With Beyond the Pleasure Principle, Freud also introduced the question of violence and destructiveness in humans. These themes play an important role in Civilization and Its Discontents, in which Freud suggests that civilization has repeatedly tried and failed to repress the death drives. Freud's indication "that in cases of traumatism there is a 'lack of any preparedness for anxiety' ... is a forerunner of the distinction he would later make ... between 'automatic anxiety' and 'anxiety as a signal.

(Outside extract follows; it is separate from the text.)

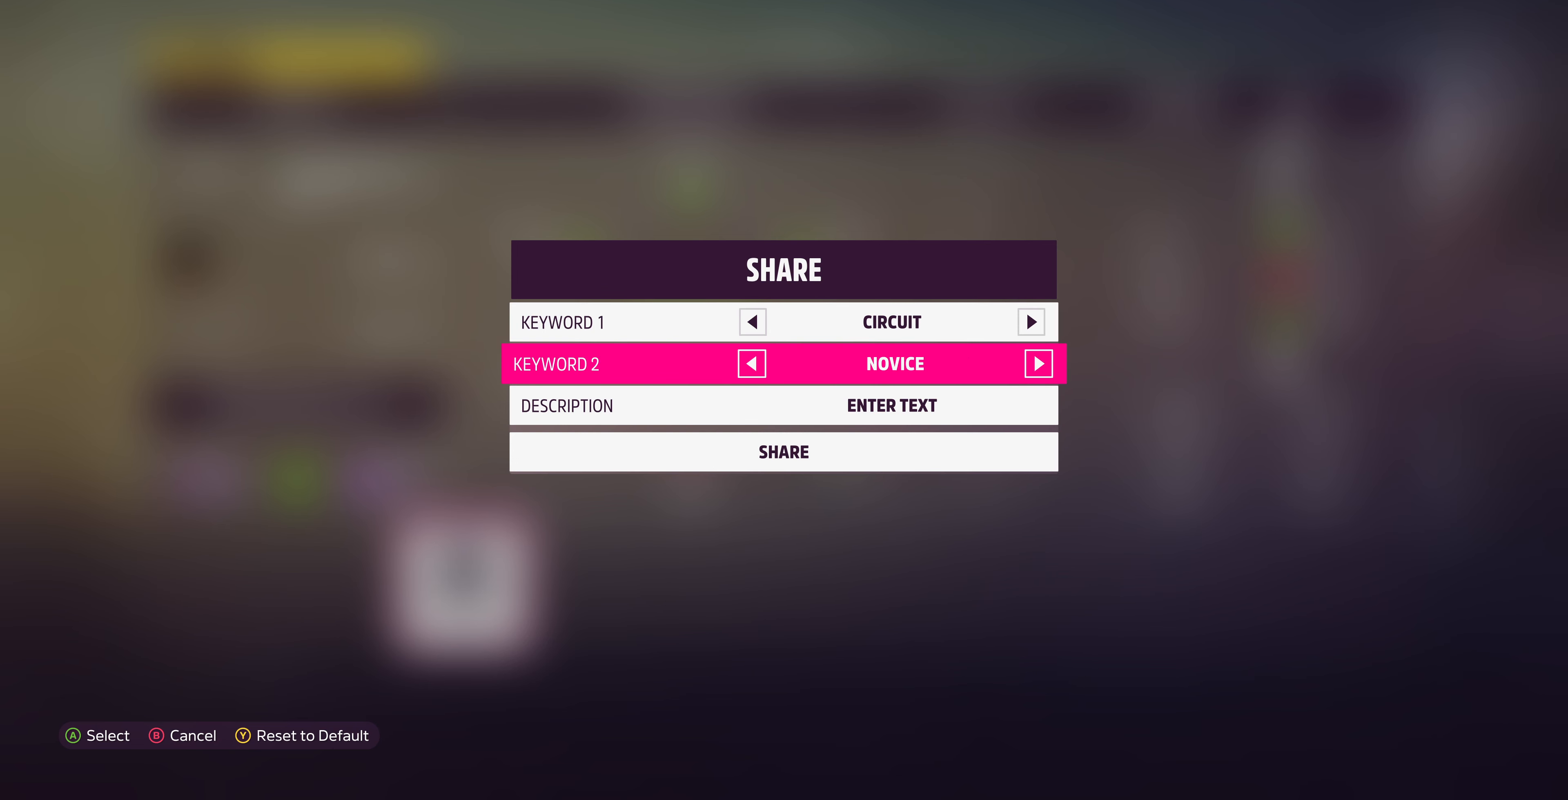
{"buttons": [], "left_stick": "center", "right_stick": "center", "events": [[34, "DPAD_RIGHT", "up"], [167, "DPAD_RIGHT", "down"], [334, "DPAD_RIGHT", "up"]]}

- For Jacques Lacan, repetition compulsion was one of the "four ... terms introduced by Freud as fundamental concepts, namely, the unconscious, repetition, the transference and the drive".
- Eric Berne adapted the way "Freud speaks of the repetition compulsion and the destiny compulsion ... to apply them to the entire life courses" of normals and neurotics alike.
- Gilles Deleuze observed that "in Beyond the Pleasure Principle, Freud is not really preoccupied with the exceptions to that principle", concluding that "there are no exceptions to the principle—though there would indeed seem to be some rather strange complications in the workings of pleasure."
- Both Melanie Klein and Lacan were to adopt versions of the death drive in their own theoretical constructs. "Klein's concept of the death drive differs from Freud's ... but there is an ever-increasing reference to the death drive as a given cause of mental development" in her works. Lacan for his part considered that "the death drive is only the mask of the symbolic order, in so ... far as it has not been realised", adding modestly of Beyond the Pleasure Principle "... either it makes not the least bit of sense or it has exactly the sense I say it has".

== Critical reception ==
Within the psychoanalytic reception, Beyond the Pleasure Principle may be Freud's most controversial text. At the same time it is likely his most commented text in philosophical literature. Ever since its publication in 1920 it has been recognised as the zenith of Freudian metapsychology. Jacques Lacan described it as an "extraordinary text of Freud's, unbelievably ambiguous, almost confused". Peter Gay remarked in Freud: A Life for Our Time that "Beyond the Pleasure Principle is a difficult text ... the reassuring intimacy with clinical experience that marks most of Freud's papers, even at their most theoretical, seems faint here, almost absent". On the same terms, Gilles Deleuze wrote in his 1967 literary study Masochism: Coldness and Cruelty that "the masterpiece which we know as Beyond the Pleasure Principle is perhaps the one where he engaged most directly—and how penetratingly—in specifically philosophical reflection." Ernest Jones, one of Freud's closest associates and a member of his Inner Ring, stated that "the train of thought [is] by no means easy to follow ... and Freud's views on the subject have often been considerably misinterpreted."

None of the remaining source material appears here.